G.B. Rodriguez1,2, J. Goldberg3, L. Le1,4, I. Laskowski1,2 1Westchester Medical Center, Surgery, Valhalla, NY, USA 2New York Medical College, Valhalla, NY, USA 3Weill Cornell Medicine/New York Presbyterian Hospital, Surgery, New York, NY, USA 4State University Of New York At Buffalo, Jacobs School Of Medicine, Buffalo, NY, USA
Introduction:
The increase in thoracic endovascular aortic repair (TEVAR) for type B aortic dissections (TBAD) has been observed with the goal to achieve positive aortic remodeling through true lumen (TL) expansion and false lumen (FL) thrombosis. The STABILISE technique, involving stent-assisted balloon-induced intimal disruption and prelamination in aortic dissection, has been proposed to address suboptimal aortic remodeling observed with the provisional extension to induce complete attachment (PETTICOAT technique). Accurate assessment of FL and TL changes is critical for determining the effectiveness of stenting and patient outcomes. Previously, we demonstrated that 3D volumetric measurements are superior to 2D diameters for assessing the lumen in aortic dissection. Here, we present midterm aortic remodeling in TBAD patients treated at a single institution using 3D volume measurements.
Methods:
Comparisons of pre- and post-intervention volumetric measurements of five consecutive patients treated with the PETITCOAT and STABILISE technique were obtained using the 3D Slicer program with a focus on the thoracic and abdominal aorta represented by Ishimura zones 3 to 5 and zones 6 to 9. Changes in TL and FL between techniques using an independent samples Wilcoxon test and within technique using a paired samples t-test were performed. Normality assumptions confirmed for these analyses.
Results:
Between the two techniques analysis using Wilcoxon test revealed that in zones 3 to 5 post-intervention TL was significantly larger in the STABILISE group compared to PETITCOAT (p = 0.032). Additionally, although not statistically significant, there was a trend towards a smaller FL in the STABILISE group post-intervention compared to PETITCOAT (p = 0.056). In zones 6 to 9, no significant differences between the techniques were observed.

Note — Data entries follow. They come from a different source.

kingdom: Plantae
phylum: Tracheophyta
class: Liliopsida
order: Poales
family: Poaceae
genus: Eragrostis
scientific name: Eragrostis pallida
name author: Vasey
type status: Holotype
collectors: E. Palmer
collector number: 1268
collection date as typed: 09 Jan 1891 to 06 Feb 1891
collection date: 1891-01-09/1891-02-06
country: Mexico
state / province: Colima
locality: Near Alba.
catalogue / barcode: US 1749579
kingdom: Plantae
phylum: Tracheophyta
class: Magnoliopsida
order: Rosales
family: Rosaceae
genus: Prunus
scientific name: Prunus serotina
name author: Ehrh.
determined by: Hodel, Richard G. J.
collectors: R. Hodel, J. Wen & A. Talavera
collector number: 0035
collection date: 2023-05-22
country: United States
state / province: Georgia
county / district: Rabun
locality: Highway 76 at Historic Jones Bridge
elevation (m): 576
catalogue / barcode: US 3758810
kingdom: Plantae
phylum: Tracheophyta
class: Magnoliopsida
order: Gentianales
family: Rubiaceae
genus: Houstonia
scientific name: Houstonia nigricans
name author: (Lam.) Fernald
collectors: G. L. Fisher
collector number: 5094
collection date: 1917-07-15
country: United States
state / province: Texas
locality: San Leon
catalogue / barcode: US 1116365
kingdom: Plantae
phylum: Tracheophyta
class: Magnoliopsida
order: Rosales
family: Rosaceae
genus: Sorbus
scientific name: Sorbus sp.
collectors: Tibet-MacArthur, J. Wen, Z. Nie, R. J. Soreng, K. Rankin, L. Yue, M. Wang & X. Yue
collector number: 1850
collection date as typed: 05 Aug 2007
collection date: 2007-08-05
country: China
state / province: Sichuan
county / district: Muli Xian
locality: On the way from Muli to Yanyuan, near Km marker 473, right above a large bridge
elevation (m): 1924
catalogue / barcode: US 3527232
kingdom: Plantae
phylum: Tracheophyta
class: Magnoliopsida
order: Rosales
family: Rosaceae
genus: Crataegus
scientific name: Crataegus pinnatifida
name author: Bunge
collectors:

Within the technique t-test results showed significant increases in TL post-intervention in the STABILISE technique compared to PETITCOAT in all zones. In zones 3 to 5 and zones 6 to 9, the mean increase in TL was 133.84 cm³ (p = 0.001) compared to 82.95 cm³ (p = 0.006)., and 30.42 cm³ (p = 0.027) compared to 8.28 cm³ (p = 0.006) for STABILISE compared to PETITCOAT respectfully. Additionally, STABILISE resulted in significant reductions in FL post-intervention for in all zones, with mean reductions of 78.66 cm³ (p < 0.001) and 28.80 cm³ (p = 0.011) in zones 3 to 5 and 6 to 9, with no statistically significant FL reduction in the PETITCOAT group.
Conclusion:
3D volume measurements showed that STABILISE technique for aortic dissection achieves significantly better positive aortic changes compared to PETITCOAT expressed by TL increase and FL decrease across all aortic treatment zones. Aortic volume rather than two-dimensional measurements is an applicable technique that may more accurately evaluate remodeling in patients undergoing TEVAR.